Task:
Find each line in the records below that contains the string "arguments", and copy those lines. Case counts.

Extracted data:

+ + + + +

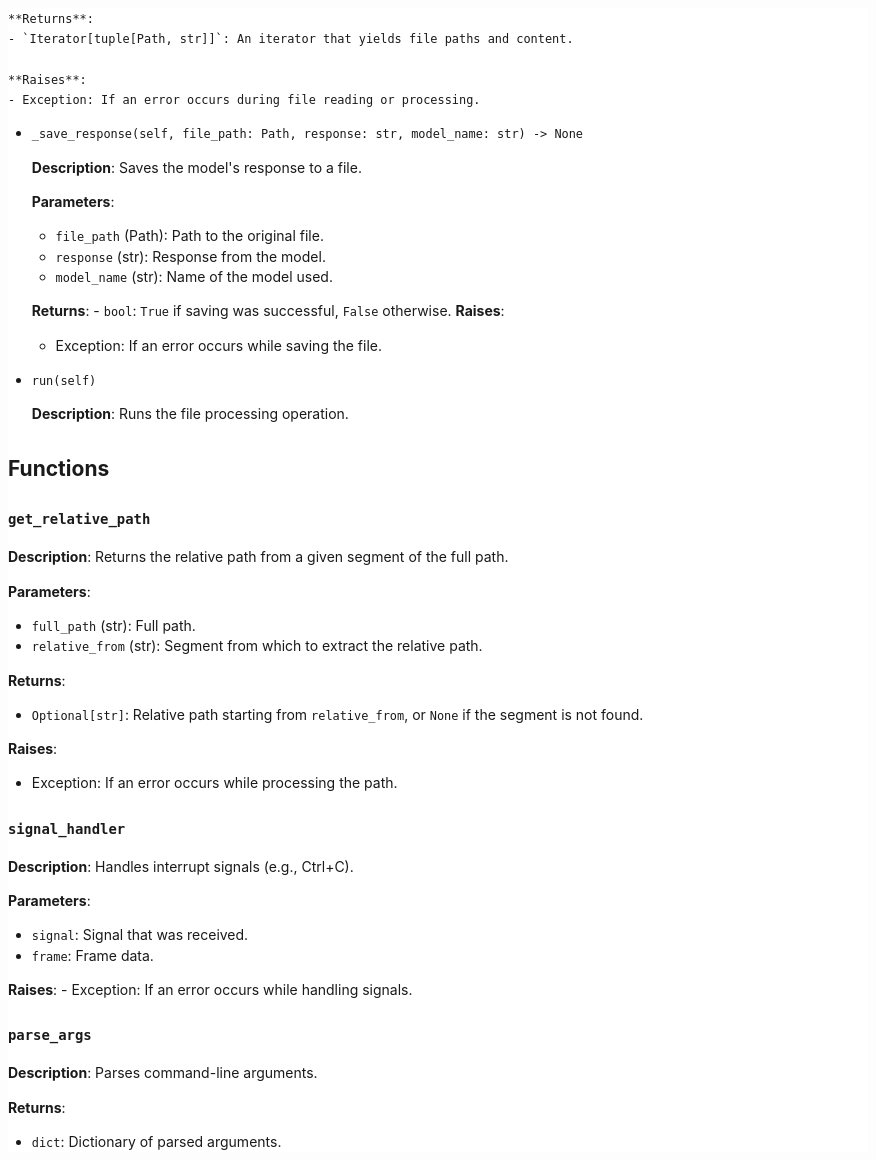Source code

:     **Returns**:
    - `Iterator[tuple[Path, str]]`: An iterator that yields file paths and content.

    **Raises**:
    - Exception: If an error occurs during file reading or processing.

- `_save_response(self, file_path: Path, response: str, model_name: str) -> None`

    **Description**: Saves the model's response to a file.

    **Parameters**:
    - `file_path` (Path): Path to the original file.
    - `response` (str): Response from the model.
    - `model_name` (str): Name of the model used.

    **Returns**:
       - `bool`: `True` if saving was successful, `False` otherwise.
    **Raises**:
    - Exception: If an error occurs while saving the file.

- `run(self)`
    
    **Description**: Runs the file processing operation.

## Functions

### `get_relative_path`

**Description**: Returns the relative path from a given segment of the full path.

**Parameters**:
- `full_path` (str): Full path.
- `relative_from` (str): Segment from which to extract the relative path.

**Returns**:
- `Optional[str]`: Relative path starting from `relative_from`, or `None` if the segment is not found.

**Raises**:
- Exception: If an error occurs while processing the path.

### `signal_handler`

**Description**: Handles interrupt signals (e.g., Ctrl+C).

**Parameters**:
- `signal`: Signal that was received.
- `frame`: Frame data.

**Raises**:
    - Exception: If an error occurs while handling signals.

### `parse_args`

**Description**: Parses command-line arguments.

**Returns**:
- `dict`: Dictionary of parsed arguments.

+ + + + +

Answer below:
**Description**: Parses command-line arguments.
- `dict`: Dictionary of parsed arguments.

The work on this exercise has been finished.